Glucocorticoid Signaling and the Aging Heart

Abstract

A decline in normal physiological functions characterizes the aging process. While some of these changes are benign, the decrease in the function of the cardiovascular system that occurs during aging leads to the activation of pathological processes associated with an increased risk for heart disease and its complications. Imbalances in endocrine function are also common occurrences during the aging process. Glucocorticoids are primary stress hormones and are critical regulators of energy metabolism, inflammation, and cardiac function. Glucocorticoids exert their actions by binding the glucocorticoid receptor (GR) and, in some instances, to the mineralocorticoid receptor (MR). GR and MR are members of the nuclear receptor family of ligand-activated transcription factors. There is strong evidence that imbalances in GR and MR signaling in the heart have a causal role in cardiac disease. The extent to which glucocorticoids play a role in the aging heart, however, remains unclear. This review will summarize the positive and negative direct and indirect effects of glucocorticoids on the heart and the latest molecular and physiological evidence on how alterations in glucocorticoid signaling lead to changes in cardiac structure and function. We also briefly discuss the effects of other hormones systems such as estrogens and GH/IGF-1 on different cardiovascular cells during aging. We will also review the link between imbalances in glucocorticoid levels and the molecular processes responsible for promoting cardiomyocyte dysfunction in aging. Finally, we will discuss the potential for selectively manipulating glucocorticoid signaling in cardiomyocytes, which may represent an improved therapeutic approach for preventing and treating age-related heart disease.

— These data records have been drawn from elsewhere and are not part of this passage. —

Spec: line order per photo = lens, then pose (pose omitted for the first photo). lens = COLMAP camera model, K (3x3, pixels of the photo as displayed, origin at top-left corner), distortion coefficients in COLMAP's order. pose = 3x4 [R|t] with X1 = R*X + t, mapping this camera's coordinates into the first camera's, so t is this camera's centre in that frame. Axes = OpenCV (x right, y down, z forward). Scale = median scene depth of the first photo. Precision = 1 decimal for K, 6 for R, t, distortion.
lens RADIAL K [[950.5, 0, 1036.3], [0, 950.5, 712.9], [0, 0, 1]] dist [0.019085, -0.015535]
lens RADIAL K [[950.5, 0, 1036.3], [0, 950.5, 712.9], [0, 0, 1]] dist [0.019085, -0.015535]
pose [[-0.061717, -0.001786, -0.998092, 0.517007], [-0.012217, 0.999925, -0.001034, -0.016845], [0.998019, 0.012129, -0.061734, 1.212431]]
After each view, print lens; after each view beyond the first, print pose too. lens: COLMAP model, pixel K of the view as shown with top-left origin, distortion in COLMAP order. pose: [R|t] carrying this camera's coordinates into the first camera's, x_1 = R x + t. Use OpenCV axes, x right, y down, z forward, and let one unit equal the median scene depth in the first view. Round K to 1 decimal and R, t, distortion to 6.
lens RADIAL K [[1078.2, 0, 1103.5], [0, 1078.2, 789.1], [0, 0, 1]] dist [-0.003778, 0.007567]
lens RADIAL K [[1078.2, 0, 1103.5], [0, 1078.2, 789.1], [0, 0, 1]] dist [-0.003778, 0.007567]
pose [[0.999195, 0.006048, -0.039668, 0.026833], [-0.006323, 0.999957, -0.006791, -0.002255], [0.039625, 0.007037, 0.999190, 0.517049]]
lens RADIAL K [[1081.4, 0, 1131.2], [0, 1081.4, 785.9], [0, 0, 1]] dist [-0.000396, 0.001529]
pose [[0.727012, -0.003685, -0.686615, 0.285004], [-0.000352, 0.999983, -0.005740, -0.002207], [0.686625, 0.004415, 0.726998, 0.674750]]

Keywords: aging; cardiomyocytes; glucocorticoids; heart; myocardium.

Figure 1

Regulation of glucocorticoid synthesis and secretion by the hypothalamic-pituitary-adrenal axis. Exposure to stressors and changes in our daily cycle (circadian rhythms) stimulate the parvocellular neurons within the paraventricular nucleus of the hypothalamus to release corticotropin releasing hormone (CRH). CRH then triggers the secretion of the adrenocorticotropic hormone (ACTH) from the anterior pituitary gland. ACTH then binds to its receptors (melanocortin receptor 2, MC2R) located on the cortex of the adrenal gland. ACTH binding to MC2R leads to the activation of adenylyl cyclase (AC) and the production of intracellular cyclic adenosine monophosphate (cAMP). cAMP then activates protein kinase A (PKA), which then phosphorylates cAMP response element-binding protein (CREB), which then promotes steroidogenic gene expression (Cytochrome P450 Family 11 Subfamily B Member, CYPB2, and the steroidogenic acute regulatory protein, StAR) that leads to the transport of cholesterol (imported from the blood into the cortical cells via the scavenger receptor type B class 1, SARB1) into the mitochondria, where glucocorticoids are synthesized (steroidogenesis) by the action of mitochondrial and smooth endoplasmic reticulum enzymes. The biologically active form of the glucocorticoid is the unbound cortisol that can be converted to the inactive form, cortisone by type 2 11β-hydroxysteroid dehydrogenase. Type 1 11β-hydroxysteroid dehydrogenase converts the cortisone to cortisol. Homeostasis in glucocorticoids synthesis and secretion is maintained by the negative feedback loop suppressing ACTH levels in the anterior pituitary and CRH levels in the hypothalamus.

Figure 2

Physiological glucocorticoid effects. Glucocorticoids exert direct actions in major organ systems of the human body. Their effects range from modulation of the inflammatory and immune response to the regulation of glucose and lipid metabolism in different tissues. Glucocorticoid signaling plays an essential role on the cardiovascular system. In normal physiology, glucocorticoids exert cardioprotective and anti-inflammatory effects, and have an essential role in controlling blood pressure and cardiac function.

Figure 3

Schematic representation of the phenotypes of transgenic mice targeting GR in cardiomyocytes. Shown are the major morphological and functional phenotypes associated with GR overexpression (GR+), GR inactivation (GR–), and GR and MR inactivation (GR/MR–) in the whole heart, vascular smooth muscle cells (VSMC), and cardiomyocytes.